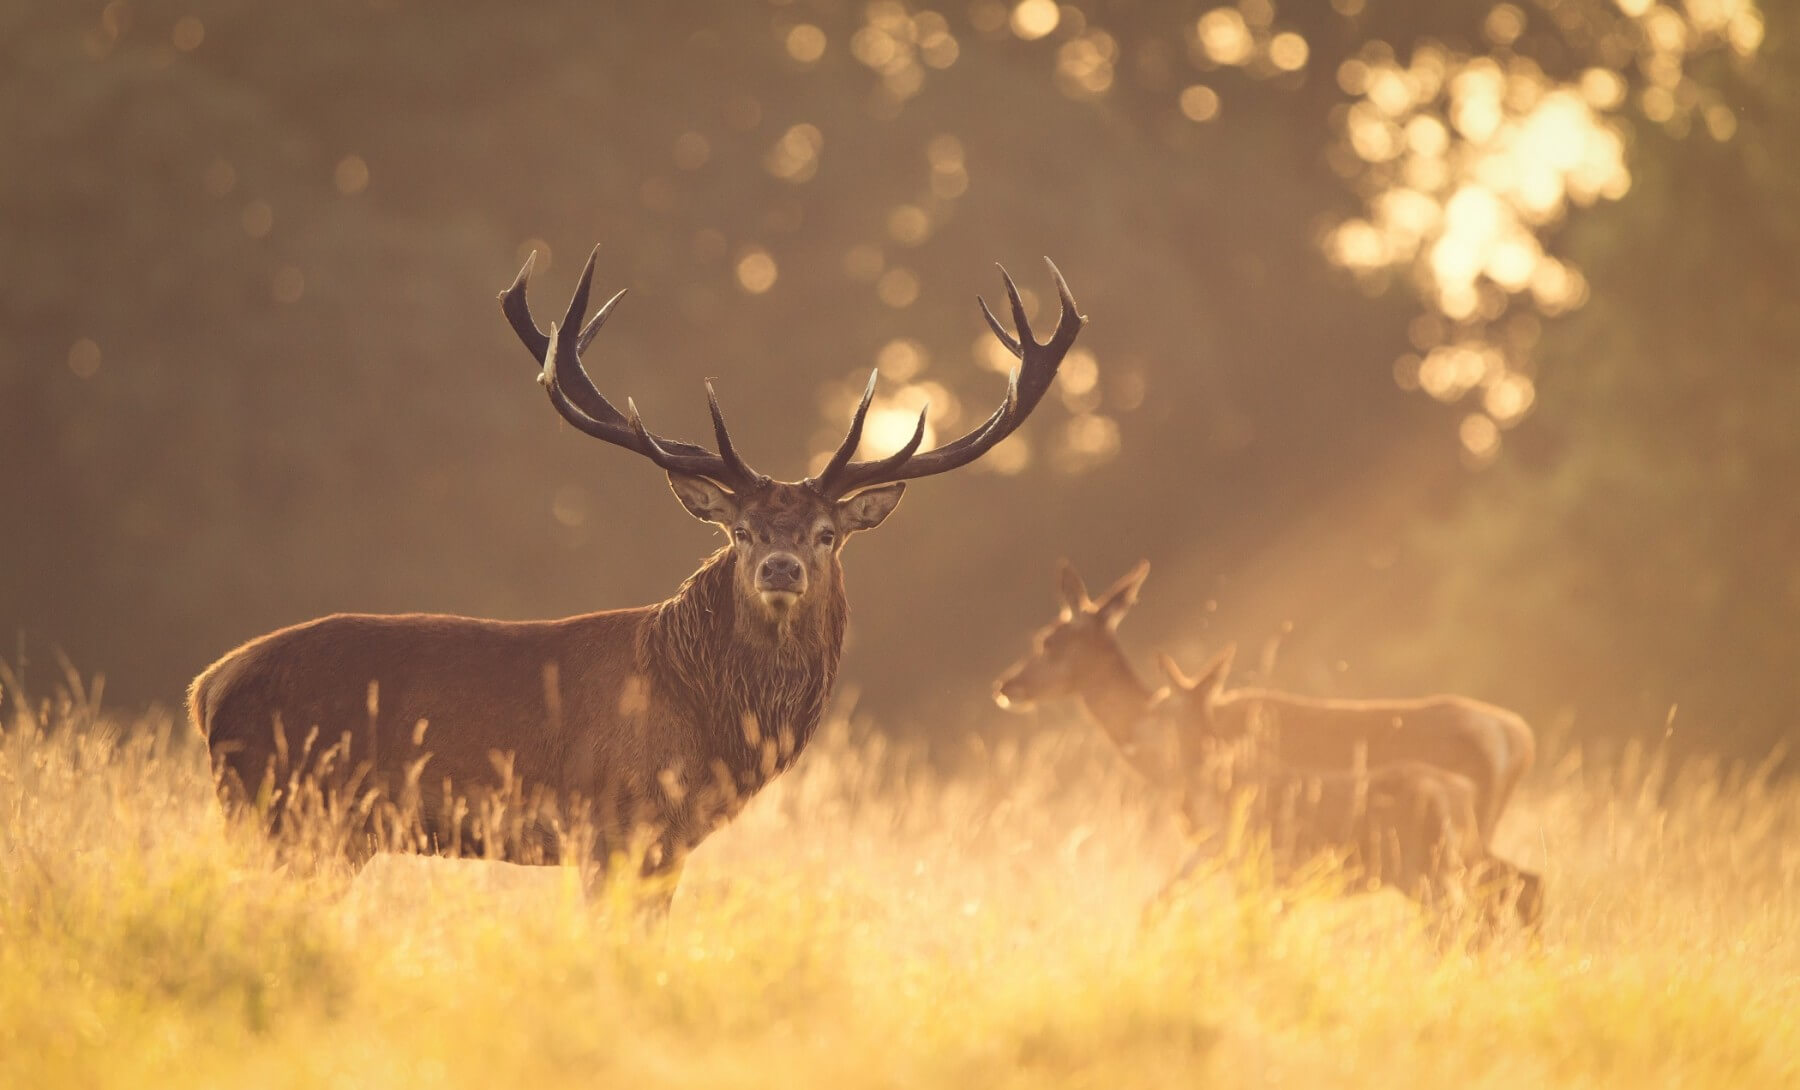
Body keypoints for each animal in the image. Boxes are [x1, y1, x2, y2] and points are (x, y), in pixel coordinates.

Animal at [192, 245, 1086, 904]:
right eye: (741, 531)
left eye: (829, 534)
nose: (782, 566)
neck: (710, 724)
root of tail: (208, 686)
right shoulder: (613, 824)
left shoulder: (666, 842)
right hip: (281, 811)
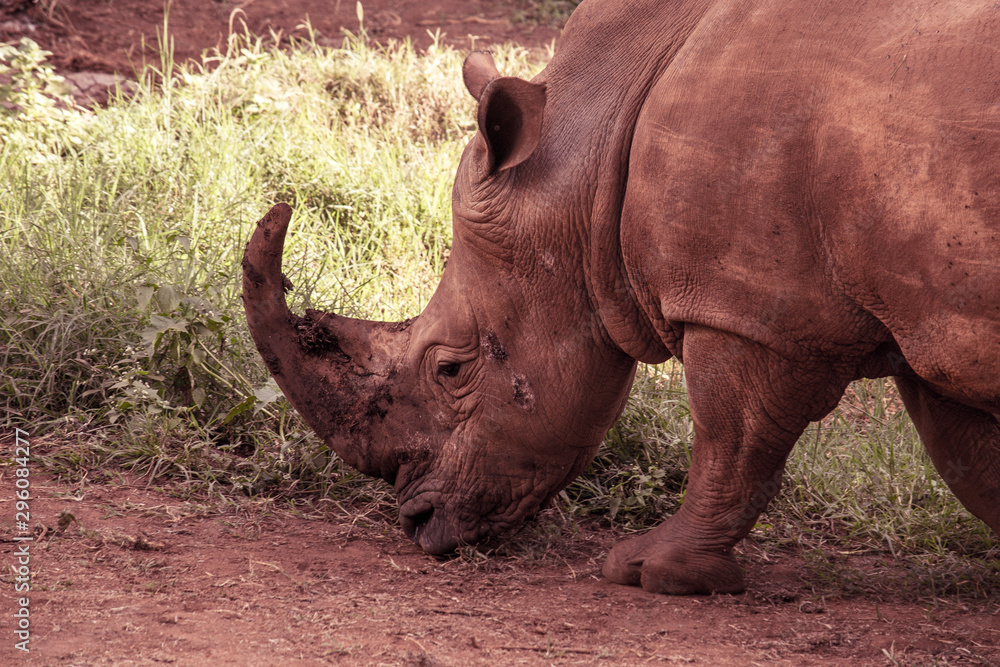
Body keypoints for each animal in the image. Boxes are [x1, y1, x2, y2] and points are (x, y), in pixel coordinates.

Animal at [242, 0, 1000, 594]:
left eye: (451, 369)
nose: (416, 525)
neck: (589, 145)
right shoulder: (929, 320)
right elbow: (971, 459)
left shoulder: (745, 310)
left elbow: (732, 439)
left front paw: (650, 572)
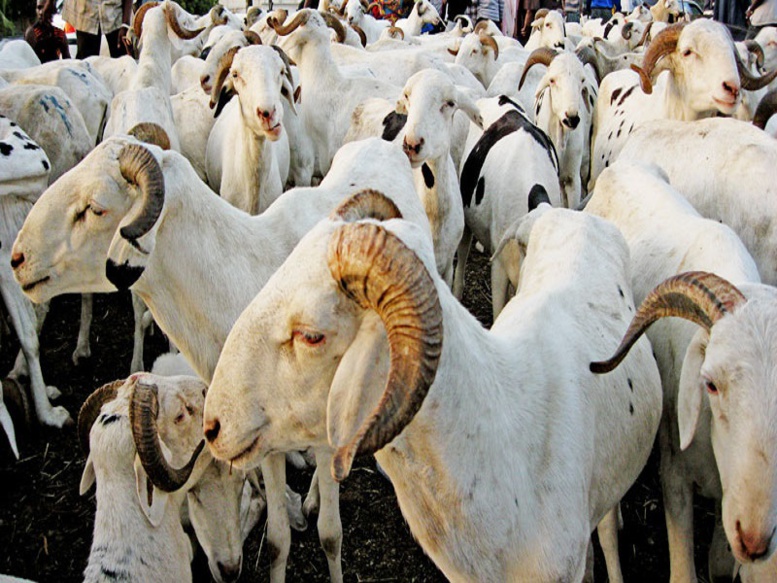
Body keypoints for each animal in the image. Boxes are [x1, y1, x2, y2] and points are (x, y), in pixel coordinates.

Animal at [11, 136, 431, 583]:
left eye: (94, 208)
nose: (17, 259)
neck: (237, 281)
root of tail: (383, 143)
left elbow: (331, 535)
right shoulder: (258, 442)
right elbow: (277, 541)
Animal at [585, 160, 762, 582]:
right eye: (710, 383)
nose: (754, 538)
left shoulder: (728, 503)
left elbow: (719, 565)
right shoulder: (676, 470)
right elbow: (683, 571)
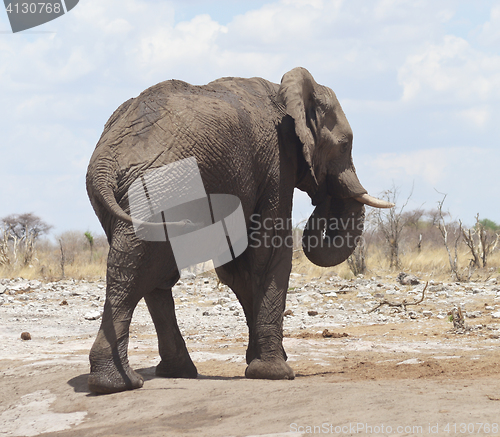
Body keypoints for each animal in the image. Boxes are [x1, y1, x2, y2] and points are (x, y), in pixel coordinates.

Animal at [86, 67, 392, 392]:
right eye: (345, 144)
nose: (323, 197)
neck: (285, 93)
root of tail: (105, 164)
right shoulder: (277, 160)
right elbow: (268, 253)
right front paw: (275, 371)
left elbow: (238, 267)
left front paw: (259, 360)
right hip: (162, 192)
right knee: (140, 271)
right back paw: (118, 383)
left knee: (146, 272)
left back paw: (165, 373)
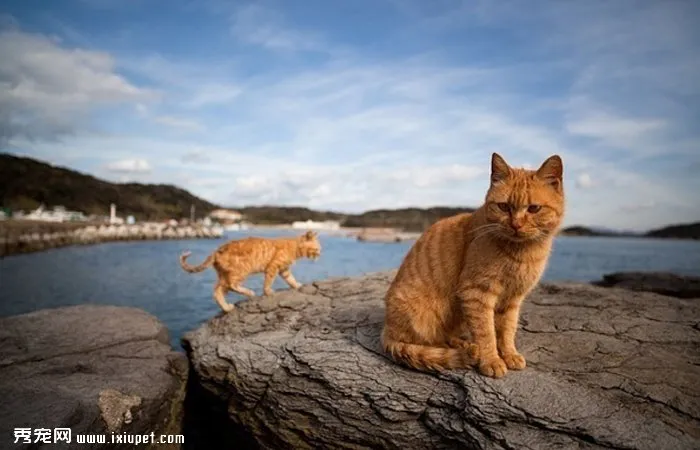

● ● ● ● ● ● ●

**Exercise description:** All entries above should be returned exactly, apart from their pictures.

**Result of the exercise:**
Body keypoints for each animal in the image. Boxes are [x1, y1, x2, y2] and points are (x, y), in pixel coordinates.

Animal at [192, 245, 1086, 904]:
right eye: (741, 531)
left eye: (829, 534)
nose: (782, 566)
neck: (710, 724)
root of tail: (208, 686)
right shoulder: (613, 824)
left shoulder: (666, 842)
right hip: (281, 811)
Body keypoints for each animal in the image. Boxes are [x1, y1, x2, y2] and points are (x, y), in pixel coordinates.

Animal at [242, 0, 1000, 594]:
left eye: (451, 369)
nose: (416, 525)
neck: (589, 145)
right shoulder: (929, 320)
right elbow: (971, 459)
left shoulder: (745, 310)
left elbow: (732, 439)
left front paw: (650, 572)
Body keypoints for each animal in the image. Boxes are [x1, y1, x2, y2] and points are (x, y), in pixel coordinates.

Animal at [11, 136, 431, 583]:
left eye: (94, 208)
nose: (17, 259)
neck: (237, 281)
root of tail: (383, 143)
left elbow: (331, 535)
right shoulder: (258, 442)
right elbow: (277, 541)
Animal at [585, 160, 762, 582]:
right eye: (710, 383)
nose: (754, 538)
left shoulder: (728, 503)
left elbow: (719, 565)
right shoulder: (676, 470)
right elbow: (683, 571)
Body keypoints for each animal in the image. Boxes are [x1, y1, x2, y2] and points are (x, y), in pixel coordinates.

Animal at [86, 67, 392, 392]:
right eye: (345, 144)
nose: (323, 197)
neck: (285, 93)
root of tail: (105, 164)
right shoulder: (277, 160)
right elbow: (268, 253)
right front paw: (275, 371)
left elbow: (238, 267)
left front paw: (259, 360)
right hip: (162, 192)
right knee: (140, 271)
right back paw: (118, 383)
left knee: (146, 272)
left back paw: (165, 373)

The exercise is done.